Another potential heuristic you can try is to set the nodes that have the
least number of un-updated predecessors nodes as having high priority.
Specifically, if a node’s all predecessors nodes have been updated in previous
iteration(s), this node will have higher priority and the incoming edges to
these nodes will be placed at the beginning of the priority queue. Next we
place the edges that point to these nodes that just have only one un-updated
(immediate) predecessor nodes in the queue - here an immediate predecessor
node points to the node of interest. And next the edges that point to the
nodes with two un-updated (immediate) predecessor nodes.
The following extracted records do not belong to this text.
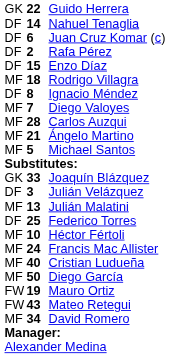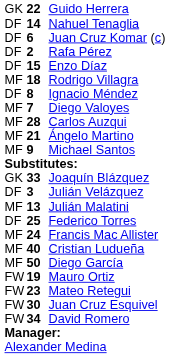Michael Santos | column 2: 5 -> 9
- row: MF | 10 | Héctor Fértoli
Mateo Retegui | column 2: 43 -> 23
+ row: FW | 30 | Juan Cruz Esquivel
David Romero | column 1: MF -> FW
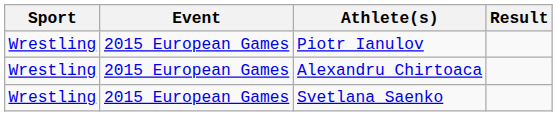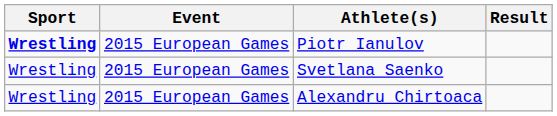Piotr Ianulov | Sport: normal -> bold
rows swapped: Svetlana Saenko <-> Alexandru Chirtoaca
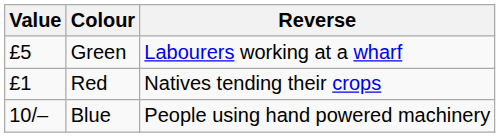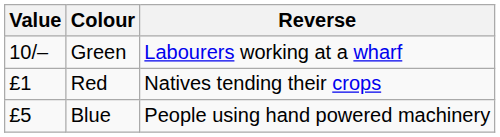Green | Value: £5 -> 10/–
Blue | Value: 10/– -> £5
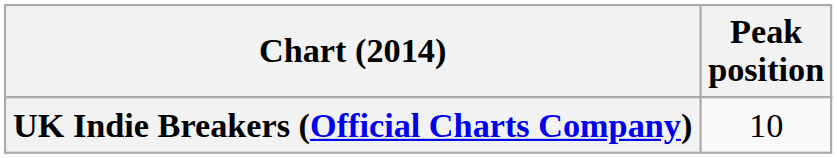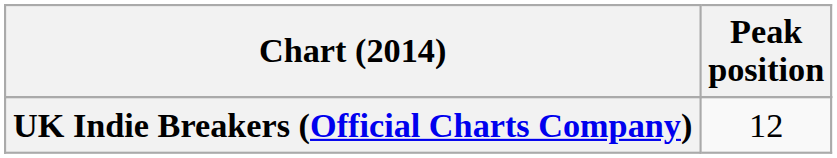UK Indie Breakers (Official Charts Company) | Peak position: 10 -> 12
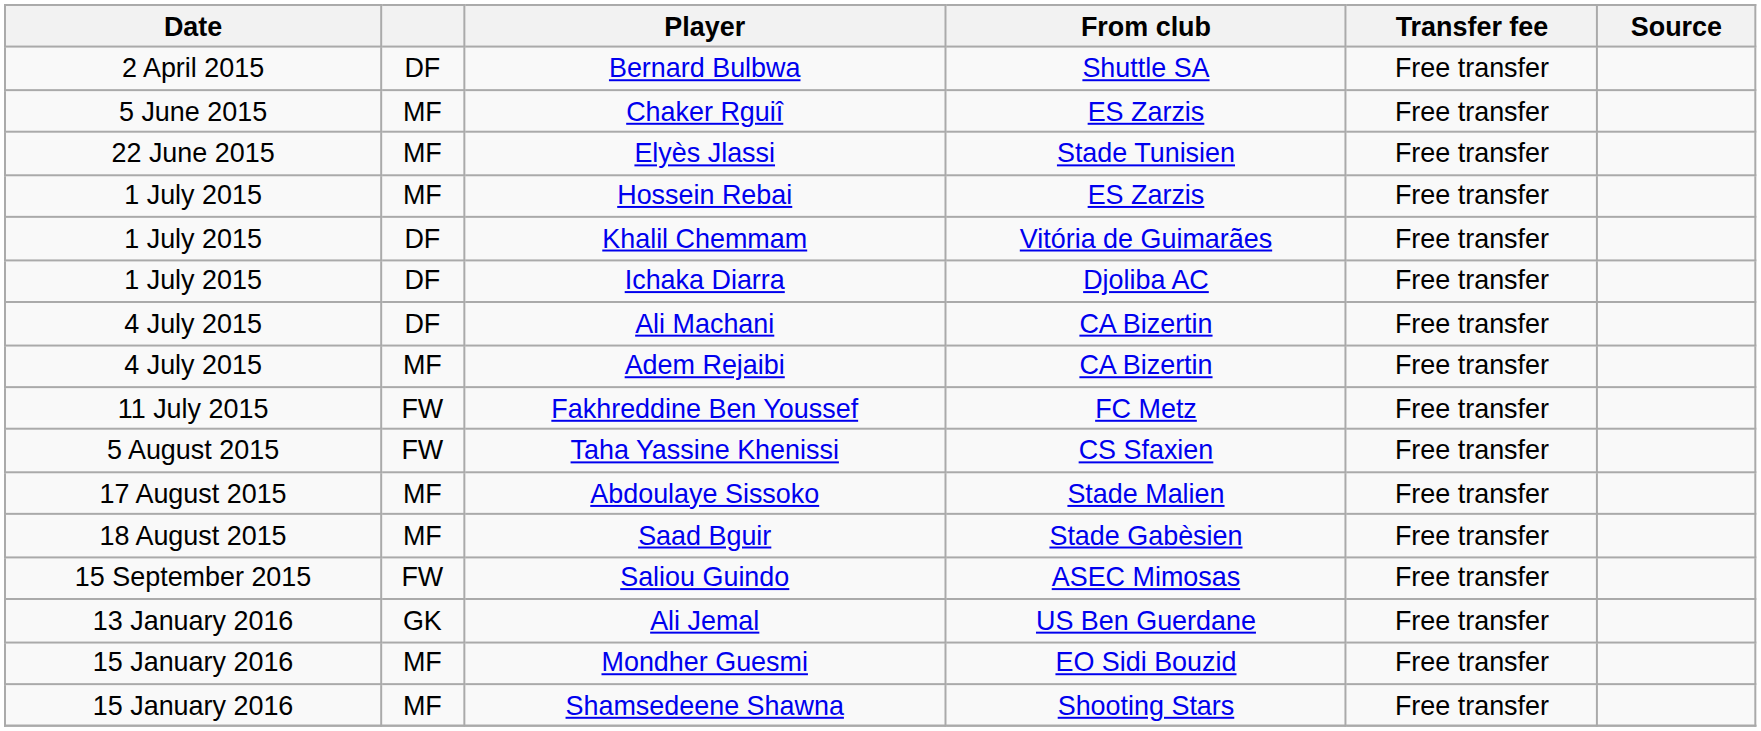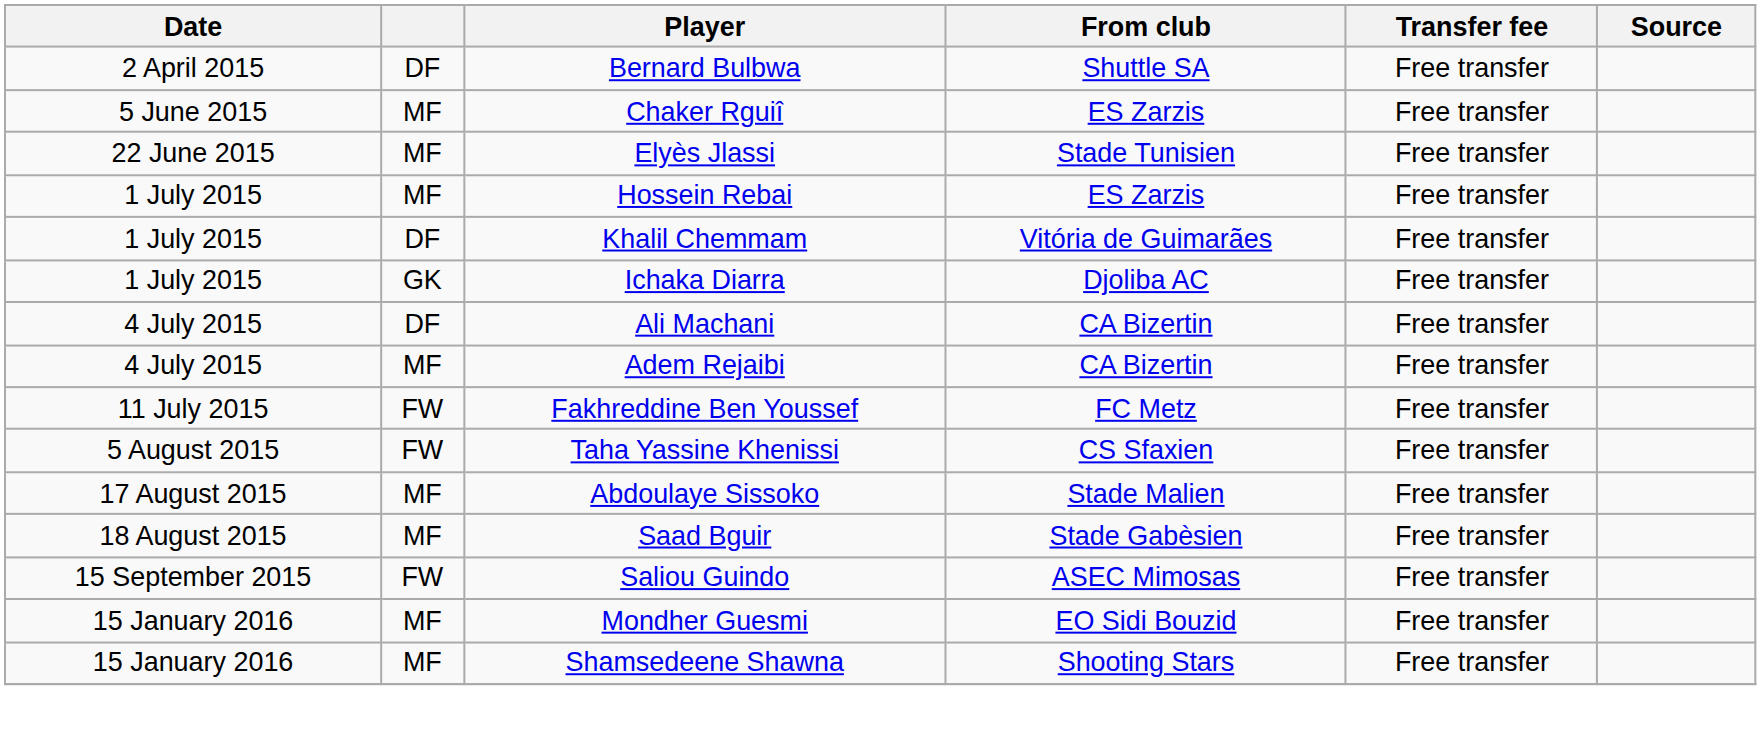Ichaka Diarra | column 2: DF -> GK
- row: 13 January 2016 | GK | Ali Jemal | US Ben Guerdane | Free transfer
Note that when
ordering the edges in the list based on the priority order, the list should be
the actual work-efficient work list, that is, we don’t consider any edge whose
starting point has not been changed.
In this exploration, you can maintain the priority queue (insertion and
deletion) in GPU or CPU. As mentioned before, our focus at this project is not
how to reduce the cost of parallel priority queue implementation. Rather we
would like to explore heuristics that will lead to a good parallel SSSP
implementation. Once you discover a good heuristics, you can try to improve
the parallelization of priority queue on GPUs, which is not required in this
project (but can be a good topic for your project 3).